- _TASK DIRECTIONS_
Every picture should be left out, but the lines below must be repeated exactly.

- _Data extracted from a collection_
══════

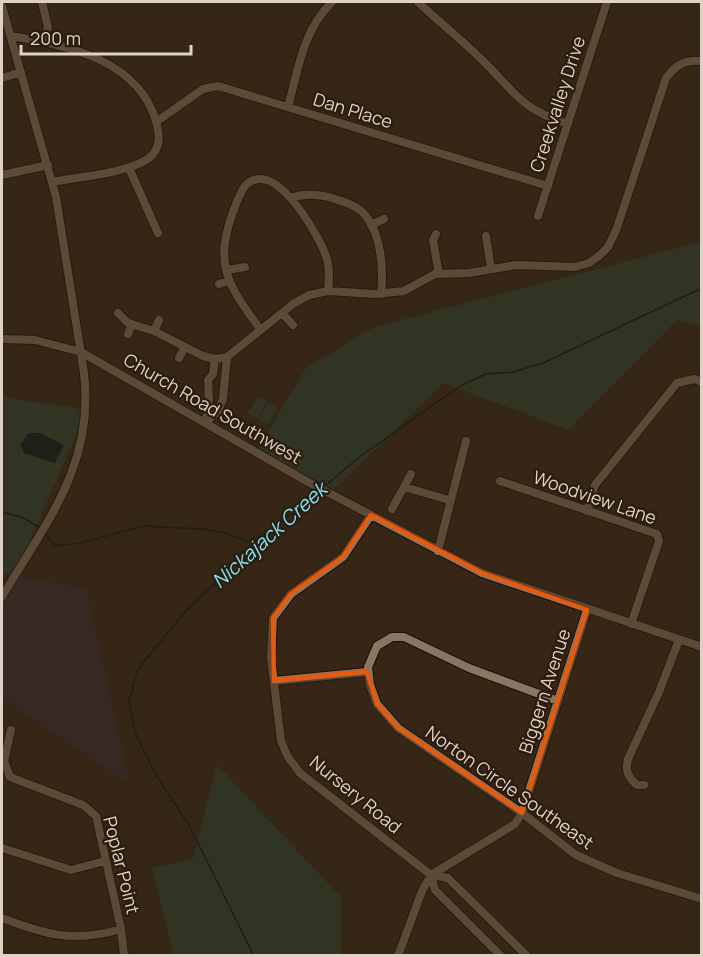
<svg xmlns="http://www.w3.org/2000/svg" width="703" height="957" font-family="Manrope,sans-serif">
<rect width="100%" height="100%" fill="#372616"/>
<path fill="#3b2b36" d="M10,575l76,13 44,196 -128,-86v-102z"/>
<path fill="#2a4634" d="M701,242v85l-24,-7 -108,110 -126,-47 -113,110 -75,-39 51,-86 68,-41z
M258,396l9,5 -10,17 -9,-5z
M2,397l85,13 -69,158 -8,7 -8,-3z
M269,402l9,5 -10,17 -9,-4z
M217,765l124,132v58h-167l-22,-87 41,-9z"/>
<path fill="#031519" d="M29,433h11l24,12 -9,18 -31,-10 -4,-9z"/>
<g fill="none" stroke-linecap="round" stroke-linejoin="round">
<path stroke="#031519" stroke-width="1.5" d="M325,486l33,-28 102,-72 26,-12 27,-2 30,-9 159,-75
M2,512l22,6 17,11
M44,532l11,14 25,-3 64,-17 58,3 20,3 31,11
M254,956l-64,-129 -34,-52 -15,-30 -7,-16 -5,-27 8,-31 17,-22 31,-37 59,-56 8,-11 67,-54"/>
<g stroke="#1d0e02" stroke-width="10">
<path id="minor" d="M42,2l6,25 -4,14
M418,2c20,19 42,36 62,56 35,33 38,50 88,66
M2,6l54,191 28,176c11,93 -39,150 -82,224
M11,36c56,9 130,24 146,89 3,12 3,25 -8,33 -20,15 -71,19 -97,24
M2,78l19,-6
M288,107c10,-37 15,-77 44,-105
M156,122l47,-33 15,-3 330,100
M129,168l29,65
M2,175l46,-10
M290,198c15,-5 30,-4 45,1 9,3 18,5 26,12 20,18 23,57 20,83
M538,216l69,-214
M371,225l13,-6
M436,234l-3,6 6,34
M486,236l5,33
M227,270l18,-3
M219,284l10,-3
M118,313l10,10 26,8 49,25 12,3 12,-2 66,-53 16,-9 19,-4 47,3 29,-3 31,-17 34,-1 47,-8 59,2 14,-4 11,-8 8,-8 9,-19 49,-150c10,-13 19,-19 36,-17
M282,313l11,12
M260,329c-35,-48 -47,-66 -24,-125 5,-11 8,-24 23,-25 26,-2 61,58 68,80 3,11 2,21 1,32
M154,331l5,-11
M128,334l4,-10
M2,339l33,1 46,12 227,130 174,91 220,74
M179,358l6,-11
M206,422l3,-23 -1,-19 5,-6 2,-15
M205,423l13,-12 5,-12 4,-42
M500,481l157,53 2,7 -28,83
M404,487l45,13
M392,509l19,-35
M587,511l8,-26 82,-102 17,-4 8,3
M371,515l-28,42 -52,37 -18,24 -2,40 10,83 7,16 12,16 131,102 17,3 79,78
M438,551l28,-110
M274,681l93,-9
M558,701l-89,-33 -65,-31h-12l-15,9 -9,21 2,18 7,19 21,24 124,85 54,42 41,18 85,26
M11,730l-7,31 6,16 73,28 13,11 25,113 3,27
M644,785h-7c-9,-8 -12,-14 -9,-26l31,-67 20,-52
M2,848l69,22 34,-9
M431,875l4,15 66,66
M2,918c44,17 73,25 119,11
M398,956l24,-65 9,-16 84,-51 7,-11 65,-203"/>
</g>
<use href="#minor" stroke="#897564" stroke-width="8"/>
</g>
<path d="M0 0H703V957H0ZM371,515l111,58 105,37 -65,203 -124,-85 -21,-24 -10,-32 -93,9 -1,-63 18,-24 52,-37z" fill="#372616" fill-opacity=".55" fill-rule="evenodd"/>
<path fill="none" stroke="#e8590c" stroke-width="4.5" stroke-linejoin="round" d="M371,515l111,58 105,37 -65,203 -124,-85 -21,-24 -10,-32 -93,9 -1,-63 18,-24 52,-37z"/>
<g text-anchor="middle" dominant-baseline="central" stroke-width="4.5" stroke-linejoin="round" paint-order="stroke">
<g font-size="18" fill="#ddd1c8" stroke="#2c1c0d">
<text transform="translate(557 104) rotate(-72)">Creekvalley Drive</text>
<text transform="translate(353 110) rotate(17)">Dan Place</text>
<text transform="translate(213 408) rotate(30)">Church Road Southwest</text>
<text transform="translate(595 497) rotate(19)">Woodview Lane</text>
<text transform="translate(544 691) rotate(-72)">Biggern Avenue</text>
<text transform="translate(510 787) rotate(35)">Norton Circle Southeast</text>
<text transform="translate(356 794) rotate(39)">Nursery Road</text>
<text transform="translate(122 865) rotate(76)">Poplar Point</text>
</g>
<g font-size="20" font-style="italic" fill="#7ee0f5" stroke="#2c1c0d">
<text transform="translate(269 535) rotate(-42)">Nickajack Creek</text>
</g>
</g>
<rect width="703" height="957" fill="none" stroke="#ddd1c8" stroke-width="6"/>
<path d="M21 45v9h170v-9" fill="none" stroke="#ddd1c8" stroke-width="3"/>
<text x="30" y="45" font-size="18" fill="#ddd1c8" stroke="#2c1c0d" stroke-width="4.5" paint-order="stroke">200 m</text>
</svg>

══════

- _ANSWER TO THE EXERCISE_
<svg xmlns="http://www.w3.org/2000/svg" width="703" height="957" font-family="Manrope,sans-serif">
<rect width="100%" height="100%" fill="#372616"/>
<path fill="#3b2b36" d="M10,575l76,13 44,196 -128,-86v-102z"/>
<path fill="#2a4634" d="M701,242v85l-24,-7 -108,110 -126,-47 -113,110 -75,-39 51,-86 68,-41z
M258,396l9,5 -10,17 -9,-5z
M2,397l85,13 -69,158 -8,7 -8,-3z
M269,402l9,5 -10,17 -9,-4z
M217,765l124,132v58h-167l-22,-87 41,-9z"/>
<path fill="#031519" d="M29,433h11l24,12 -9,18 -31,-10 -4,-9z"/>
<g fill="none" stroke-linecap="round" stroke-linejoin="round">
<path stroke="#031519" stroke-width="1.5" d="M325,486l33,-28 102,-72 26,-12 27,-2 30,-9 159,-75
M2,512l22,6 17,11
M44,532l11,14 25,-3 64,-17 58,3 20,3 31,11
M254,956l-64,-129 -34,-52 -15,-30 -7,-16 -5,-27 8,-31 17,-22 31,-37 59,-56 8,-11 67,-54"/>
<g stroke="#1d0e02" stroke-width="10">
<path id="minor" d="M42,2l6,25 -4,14
M418,2c20,19 42,36 62,56 35,33 38,50 88,66
M2,6l54,191 28,176c11,93 -39,150 -82,224
M11,36c56,9 130,24 146,89 3,12 3,25 -8,33 -20,15 -71,19 -97,24
M2,78l19,-6
M288,107c10,-37 15,-77 44,-105
M156,122l47,-33 15,-3 330,100
M129,168l29,65
M2,175l46,-10
M290,198c15,-5 30,-4 45,1 9,3 18,5 26,12 20,18 23,57 20,83
M538,216l69,-214
M371,225l13,-6
M436,234l-3,6 6,34
M486,236l5,33
M227,270l18,-3
M219,284l10,-3
M118,313l10,10 26,8 49,25 12,3 12,-2 66,-53 16,-9 19,-4 47,3 29,-3 31,-17 34,-1 47,-8 59,2 14,-4 11,-8 8,-8 9,-19 49,-150c10,-13 19,-19 36,-17
M282,313l11,12
M260,329c-35,-48 -47,-66 -24,-125 5,-11 8,-24 23,-25 26,-2 61,58 68,80 3,11 2,21 1,32
M154,331l5,-11
M128,334l4,-10
M2,339l33,1 46,12 227,130 174,91 220,74
M179,358l6,-11
M206,422l3,-23 -1,-19 5,-6 2,-15
M205,423l13,-12 5,-12 4,-42
M500,481l157,53 2,7 -28,83
M404,487l45,13
M392,509l19,-35
M587,511l8,-26 82,-102 17,-4 8,3
M371,515l-28,42 -52,37 -18,24 -2,40 10,83 7,16 12,16 131,102 17,3 79,78
M438,551l28,-110
M274,681l93,-9
M558,701l-89,-33 -65,-31h-12l-15,9 -9,21 2,18 7,19 21,24 124,85 54,42 41,18 85,26
M11,730l-7,31 6,16 73,28 13,11 25,113 3,27
M644,785h-7c-9,-8 -12,-14 -9,-26l31,-67 20,-52
M2,848l69,22 34,-9
M431,875l4,15 66,66
M2,918c44,17 73,25 119,11
M398,956l24,-65 9,-16 84,-51 7,-11 65,-203"/>
</g>
<use href="#minor" stroke="#897564" stroke-width="8"/>
</g>
<path d="M0 0H703V957H0ZM371,515l111,58 105,37 -65,203 -124,-85 -21,-24 -10,-32 -93,9 -1,-63 18,-24 52,-37z" fill="#372616" fill-opacity=".55" fill-rule="evenodd"/>
<path fill="none" stroke="#e8590c" stroke-width="4.5" stroke-linejoin="round" d="M371,515l111,58 105,37 -65,203 -124,-85 -21,-24 -10,-32 -93,9 -1,-63 18,-24 52,-37z"/>
<g text-anchor="middle" dominant-baseline="central" stroke-width="4.5" stroke-linejoin="round" paint-order="stroke">
<g font-size="18" fill="#ddd1c8" stroke="#2c1c0d">
<text transform="translate(557 104) rotate(-72)">Creekvalley Drive</text>
<text transform="translate(353 110) rotate(17)">Dan Place</text>
<text transform="translate(213 408) rotate(30)">Church Road Southwest</text>
<text transform="translate(595 497) rotate(19)">Woodview Lane</text>
<text transform="translate(544 691) rotate(-72)">Biggern Avenue</text>
<text transform="translate(510 787) rotate(35)">Norton Circle Southeast</text>
<text transform="translate(356 794) rotate(39)">Nursery Road</text>
<text transform="translate(122 865) rotate(76)">Poplar Point</text>
</g>
<g font-size="20" font-style="italic" fill="#7ee0f5" stroke="#2c1c0d">
<text transform="translate(269 535) rotate(-42)">Nickajack Creek</text>
</g>
</g>
<rect width="703" height="957" fill="none" stroke="#ddd1c8" stroke-width="6"/>
<path d="M21 45v9h170v-9" fill="none" stroke="#ddd1c8" stroke-width="3"/>
<text x="30" y="45" font-size="18" fill="#ddd1c8" stroke="#2c1c0d" stroke-width="4.5" paint-order="stroke">200 m</text>
</svg>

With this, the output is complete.